11月14日()に、令和6~8年度文部科学省研究開発学校・目黒区教育開発指定校として、次期学習指導要領を見据えた先行実践を通して、主題「自発的な学習能力の育成」の研究発表会を開催しました。全国各地から約420名、目黒区を合わせると620名を超える方々にご参会いただき、前向きなご意見やご感想を多数頂戴しました。ありがとうございました。

 

当日の「東山小版自己調整学習」の授業公開の内容は、6~7月の先行実践から、成果とともに課題を確認し、学年で話し合いを重ねて修正したものです。当日公開した自己調整学習で児童は一人学びを進めました。一見すると児童が何を、とのように学習しているのかが分かりづらいため、授業公開の時間に、本学習の目的・必要性・育成する資質 能力・「調整」・通常授業との違い・重点・単元構成・評価などについて学年毎に説明を行いました。参観者からは、学習のコンセプト、児童が使用している学習材の詳細、教師の役割、児童が自己調整を行うためのしかけと評価の仕方等の質問を受けました。各学年の教員は、苦労したことや成果等を自分の経験を振り返って伝えることで、改めてこの学習を進める意義について考える機会となりました。

 

授業後の研究全体会では、始めに「40分授業 午前5時間制で生み出した時間の活用」における児童のための「余白」である選択学習の時間「マイスタ」と、教育の質向上のための教員の「余白」について、次に「主体的な学びと学びに向かう力」を育成するための学習法としての「東山小版自己調整学習」の研究開発の成果と課題についていくつかの検証結果を交えて報告をしました。しかし、一番大きい本研究開発の成果は、研究発表当日の児童たちの学習への取り組みの様子や姿勢だったと考えています。

 

その後、文部科学省初等中等教育局教育課程企画室長 栗山和大 様、甲南女子大学教授 村川雅弘 様による対談「次期学習指導要領の方向性と未来像」」は、本校の研究開発に関わる40分授業・午前5時間制と生み出した時間の活用「マイスタ」と、本校独自の「自己調整学習」についての話題から始まりました。その中で「これからの日本の教育が目指す学びを具現化した先進的・革新的なものである」と、講評をいただき、研究開発を価値づけていただいたことは、本校教員の大きな励みとなりました。

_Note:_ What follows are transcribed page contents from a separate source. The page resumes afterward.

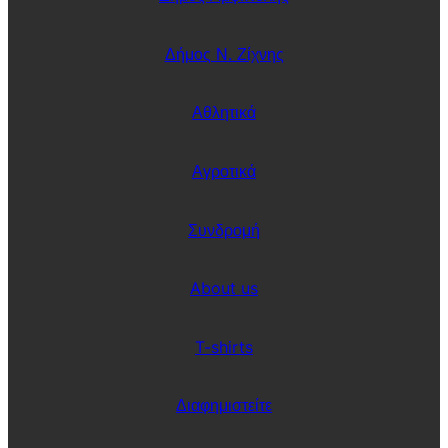
Δήμος Ν. Ζίχνης
Αθλητικά
Αγροτικά
Συνδρομή
About us
T-shirts
Διαφημιστείτε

そして、「論点整理」の各章のポイントを押さえながら、次期学習指導要領について講師のお二人から様々な視点で方向性と未来像についてご示唆いただきました。

 

2年間の研究開発の取り組みを通して、本校教員の意識と目的は、「どう教えるか」ではなく、「どんな力を身に付けさせたいか」そのために「どう学ばせるか」という方向にシフトチェンジしていきました。

次期学習指導要領の動向を踏まえつつ、本校の研究開発は3年目の令和8年度まで続きます。40分授業 午前5時間制で生み出した時間の効果的な活用「マイスタ」と「東山小版自己調整学習」の授業の連動によって、多様な児童の学びと教育活動の質的向上を目指していきます。